La fermeture du chemin Roxham n’a pas freiné l’arrivée des demandeurs d’asile

MONTRÉAL — Les aéroports en Ontario et au Québec semblent être les nouvelles portes d’entrée pour les demandeurs d’asile au Canada.

Leur nombre avait chuté à la fin du mois de mars lorsque le gouvernement fédéral a conclu un accord avec les États-Unis pour refouler ces migrants aux postes frontaliers non officiels comme le chemin Roxham au Québec. Cependant, les chiffres indiquent une remontée au cours des derniers mois. La hausse est attribuable aux arrivées dans des aéroports ontariens et québécois.

En juin, la GRC à travers le pays a intercepté seulement 36 personnes entre les points frontaliers officiels, comparativement à 4994 en janvier. Cependant, l’Agence des services frontaliers du Canada a traité 4350 demandes en juin dans les aéroports — presque tous au Québec et en Ontario — comparativement à 1370 en janvier et 1360 en juin 2022.

Bien que la question semble avoir disparu des projecteurs politiques depuis la fermeture du chemin Roxham, un groupe d’aide aux réfugiés à Montréal affirme qu’il est plus occupé que jamais.

« Les chiffres que nous connaissons actuellement sont en fait plus élevés que ceux que nous avons eus en mars, janvier et février », relève Abdulla Daoud, directeur général du Centre des réfugiés. Entre 100 et 150 personnes par jour se présentent à son organisme à la recherche de services juridiques et d’autres aides pour des demandes.

Une demande qui ne fera qu’augmenter

Selon M. Daoud, l’augmentation du nombre de demandeurs d’asile dans les aéroports est due à ­«la situation mondiale actuelle». À l’heure actuelle, on compte quelque 110 millions de personnes déplacées sur l’ensemble de la planète, un sommet selon l’Agence des Nations Unies pour les réfugiés.

«Nous devons commencer à investir dans les infrastructures pour faire face à cette réalité, car il n’y a pas de véritable moyen de dissuasion pour empêcher les individus d’entrer», estime le directeur général.

Stéphanie Valois, coprésidente de l’Association des avocats spécialisés en droit de l’immigration du Québec, ne croit pas que l’augmentation des arrivées à l’aéroport soit liée à la fermeture du chemin Roxham, car «les demandeurs d’asile qui arrivent à l’aéroport viennent de différents endroits». Elle l’attribue plutôt à l’augmentation du traitement des visas de visiteur, pour rattraper un certain retard, ce qui a entraîné plus d’arrivées et donc plus de demandes.

La Presse canadienne a demandé à Immigration, Réfugiés et Citoyenneté Canada des informations sur les changements apportés à son traitement des visas, mais n’a pas reçu de réponse au moment de la publication.

Mme Valois convient cependant qu’à long terme, le nombre de demandeurs d’asile augmentera, à mesure que de plus en plus de personnes trouveront des moyens d’atteindre le Canada dans leur quête de sécurité.

Elle note que la majorité des demandes d’asile au Canada sont acceptées. «Ce ne sont pas des gens qui viennent ici pour une vie meilleure, souligne-t-elle.
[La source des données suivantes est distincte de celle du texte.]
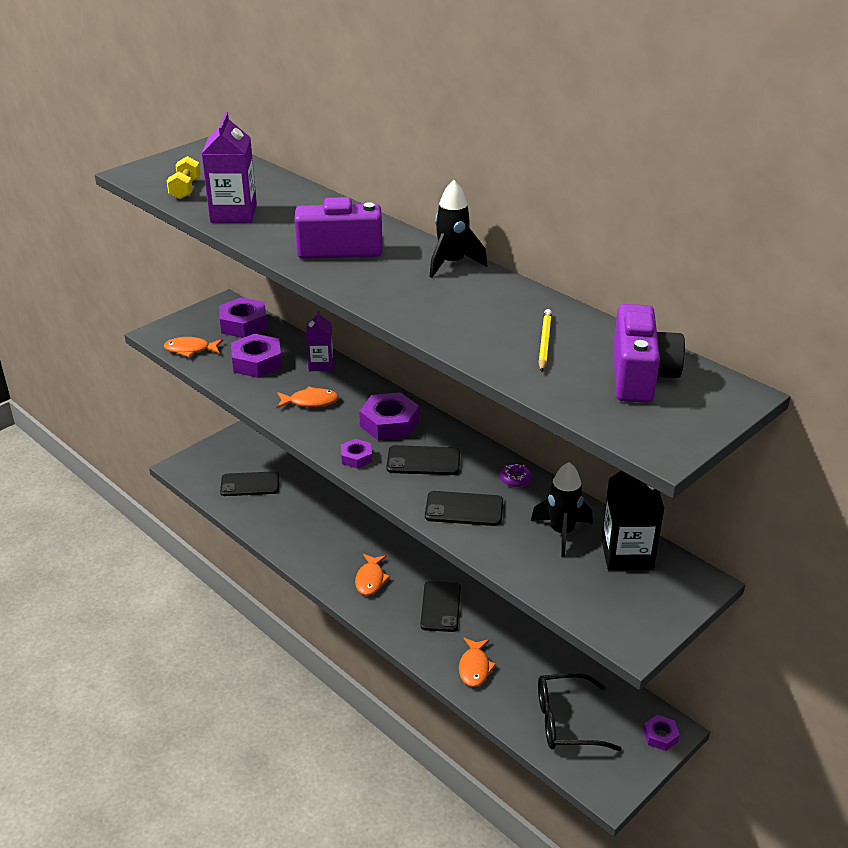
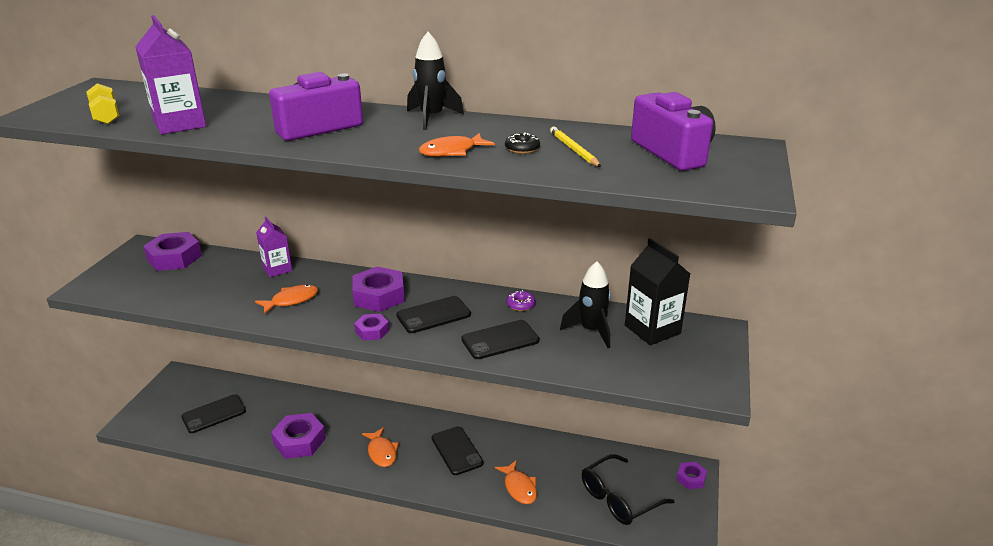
camera: 30 degrees left, 5 degrees down
(190, 350) = (133, 292): orange fish -> orange fish (452, 151)
(257, 362) = (212, 284): purple nut -> purple nut (299, 441)
(496, 327) = (522, 149): none -> black donut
Ils viennent pour échapper à la persécution.»

Augmentation des passages secrets

Bien qu’elle ne partage pas de données pour des raisons «logistiques», la GRC affirme qu’il y a eu une augmentation des passages frontaliers secrets vers le Canada et vers les États-Unis depuis la mise en place du nouveau système.

«De l’autre côté de la frontière Québec-États-Unis, il n’y a pas un jour ou une nuit sans que la police interpelle certains migrants», a déclaré le sergent Charles Poirier dans un courriel. 

«Pour cette raison, nous avons adapté nos patrouilles, et nous poursuivons maintenant des enquêtes sur certains réseaux de contrebande», a-t-il précisé.

L’agent de patrouille en chef Robert Garcia, de la Patrouille frontalière des États-Unis, a écrit cette semaine que des agents patrouillant dans un secteur de la frontière qui comprend le Vermont, le New Hampshire et l’est de New York ont appréhendé plus de 5400 individus en un peu plus de 10 mois – plus qu’au cours des neuf dernières années combinées.